Prague has to be one of the prettiest cities I’ve been to and two nights (read: one full day) just isn’t enough time to marvel the sights of this amazing place. We stayed at the Hilton, a 10 minute walk from the Old Town and we managed to see everything on foot – there are buses and trams of course. In fact, everything pictured above, we did on a cold and wet Saturday, where we managed to walk 15km!
Our first point of interest was in the Old Town centre: the Astronomical Clock and Town Hall Tower. Just before midday, everyone was congregated in the square, waiting for the chimes to ring – and watch intently as the clock moved. We obviously weren’t in prime position, as I saw nothing, despite filming it for a couple of minutes. After a bit of research, figures are supposed to march out – much like a cuckoo clock, but instead, it’s Jesus and his apostles. I was underwhelmed given the crowds and lack of movement, but it was a beautiful piece of architecture, with lots of intricate detailing.
We then made our way to the Town Hall Tower and after climbing what seemed like hundreds of steps for a good 15 minutes (maybe even longer?) we reached the top and the viewing platform. And wow, what a view we had! The platform offered 360-degree panoramas and made for some excellent photography. It was absolute chaos though, with people standing, rather than walking around the platform – and was also very windy. On the ground floor was a beautiful stone-walled room with the most amazing decorated ceiling.

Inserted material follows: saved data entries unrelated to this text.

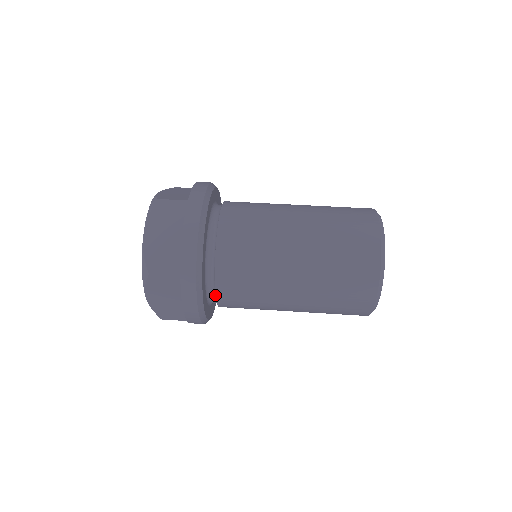
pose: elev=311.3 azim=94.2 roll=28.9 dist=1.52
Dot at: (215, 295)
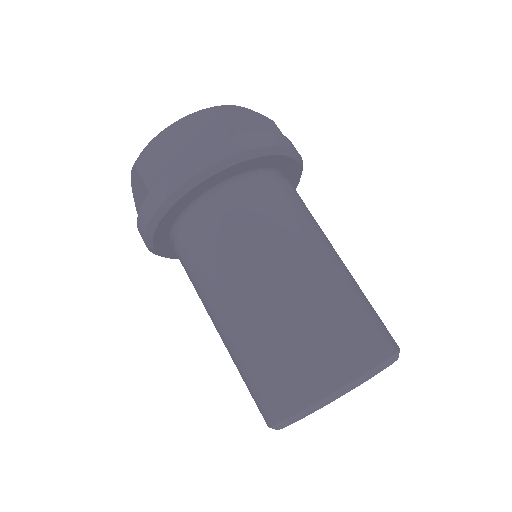
Dot at: (174, 244)
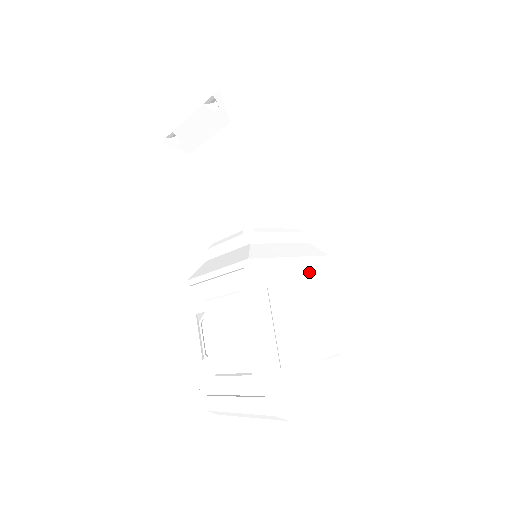
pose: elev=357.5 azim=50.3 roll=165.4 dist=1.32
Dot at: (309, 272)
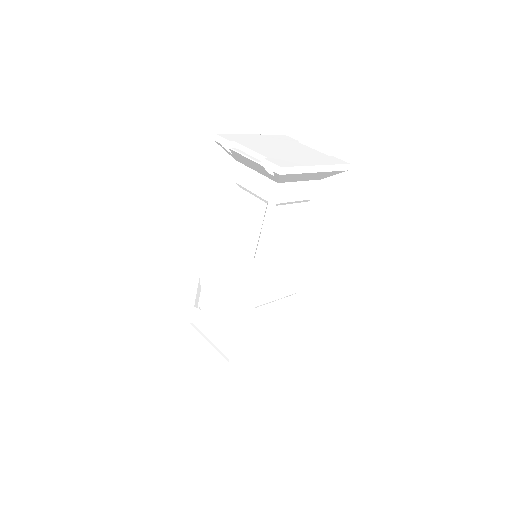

One of the buildings we saw from the viewing platform (as well as on ground level), but didn’t go inside, was the Tyn church. Recognisable by the two gothic spires, which supposedly are not symmetrical, it reminded me of some the buildings we’d seen in Budapest. It definitely had that eerie feel, almost like a Disney villain castle.
You can’t go to Prague and not walk across the Charles Bridge – so we did that, and then walked across the Manesuv most bridge, so we could photograph the famous structure. The walk was half a kilometre, with several points to stop and take photos. Along the way were many baroque statues of religious figures – and unfortunately street vendors trying to flog tat. It was fairly crowded, which is to be expected, but it was so lovely just stopping and watching the stillness of the Vltava River – and imagine it’s even more spectacular during sunrise or sunset.
A lot of people recommended visiting Prague Castle – but what I didn’t realise was that the castle grounds are vast and home to many other buildings. We didn’t actually visit the castle, but walked for ages, before reaching the St. Wenceslas' Vineyard. After a pitstop for some mulled wine for £1.30 (bargain!), we found the St. Vitus’ Cathedral: one of the most recognisable buildings in the city. It really dominates the town, with its imposing spires and it’s just as beautiful on the inside, as it is from the exterior. We went inside and admired the stained glass windows – although didn’t stay long as I’m not religious and always feel slightly awkward going into buildings such as this. It would have been amazing to stay for one of the concerts. I think a guided tour of this area would have been a good idea, too.
What are your Prague recommendations?